Audio & Speech

APC audio watermark beats deepfakes with 98% verification rate

Training-free cryptographic signing layer withstands cropping, re-encoding, and low-pass attacks.

Deep Dive

A team led by Guang Yang has introduced Asymmetric Phase Coding (APC), a training-free audio watermarking technique designed as a cryptographic provenance primitive against deepfake voice attacks. APC embeds Ed25519 digital signatures (64 bytes, FIPS 186-5) into the spectrogram by pseudo-randomly selecting STFT phase bins and applying a redundant quantization-index-modulation (QIM) code on log-magnitude differences of adjacent bin pairs. Reed-Solomon error correction ensures reliable extraction even after heavy signal degradation. The watermark is blind-extractable and non-repudiable, meaning anyone with the public key can verify authenticity without needing the original audio.

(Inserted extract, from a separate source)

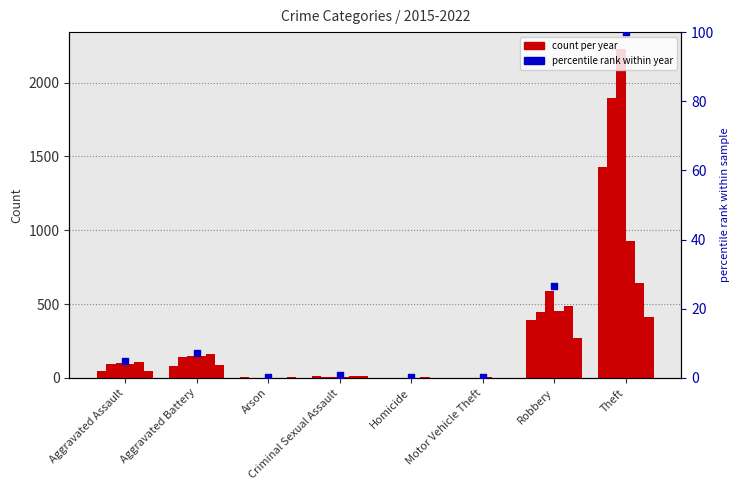

At which category is the sum across all series the highest?

Theft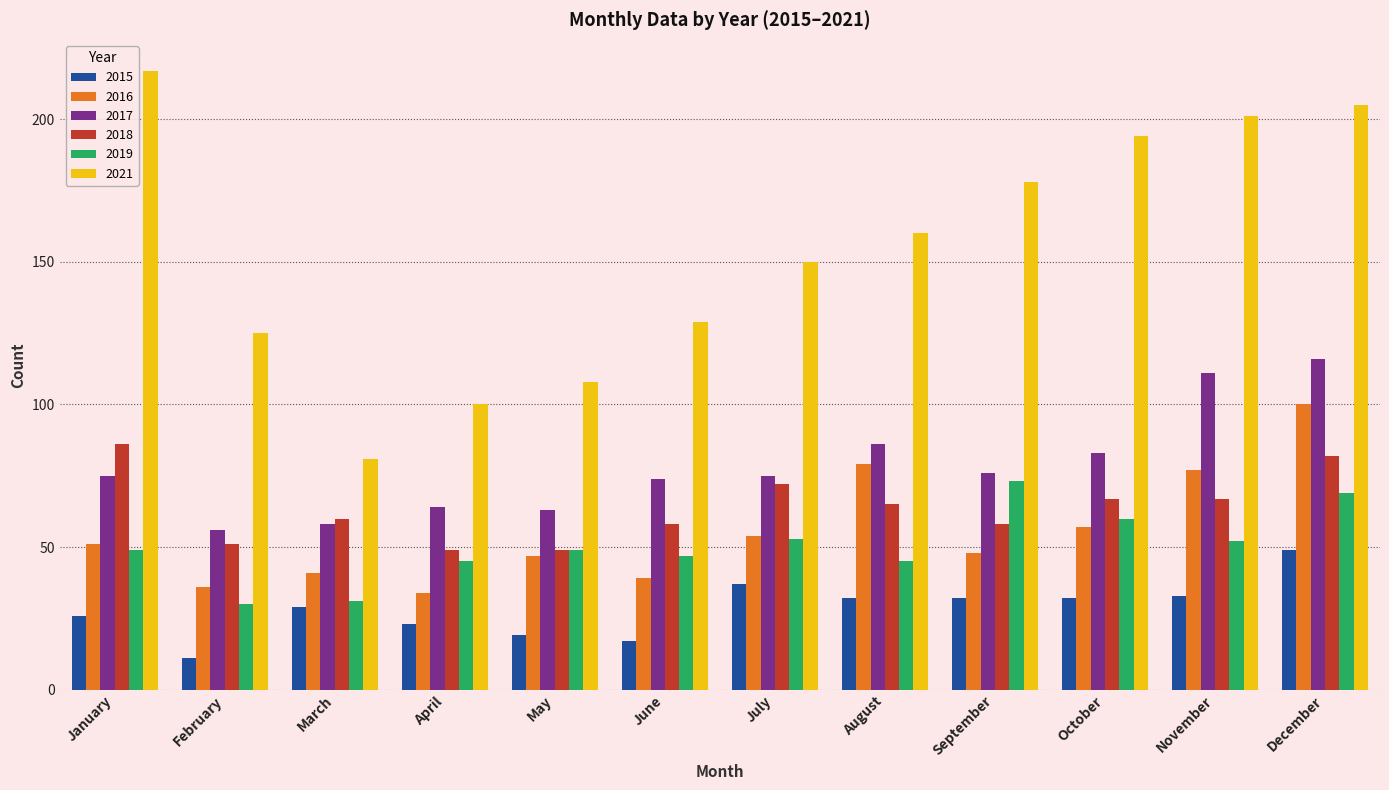

List the series in order of their peak value, lowest first.

2015, 2019, 2018, 2016, 2017, 2021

On 1,000 LibriSpeech test-clean clips (10s each, 44.1 kHz), APC was evaluated against eight attack conditions—including 20% end-cropping, 8 kHz low-pass filtering, FLAC re-encoding, MP3 at 128 kbps, and OGG-Vorbis at 128 kbps. It achieved cryptographic verification rates between 97.5% and 98.3% across all attacks, with mean PESQ audio quality of 3.02 and tens-of-milliseconds CPU latency. The authors compared APC against neural baselines (AudioSeal, WavMark, SilentCipher) and also quantified an adaptive white-box erasure attack. Code, keys, and metadata are released for reproducibility.

Key Points
  • APC uses Ed25519 digital signatures (64 bytes) combined with Reed-Solomon error correction and STFT phase-bin selection for a compact, blind-extractable watermark.
  • Achieves 97.5%–98.3% verification across 8 attack conditions (cropping, re-encoding, filtering) at mean PESQ=3.02 and tens-of-milliseconds CPU latency.
  • Training-free and non-repudiable; explicitly compared against AudioSeal, WavMark, and SilentCipher with open-source code and keys.

Why It Matters

Enables auditable, cryptographically verifiable audio provenance without training—critical for trust in voice-based systems against deepfakes.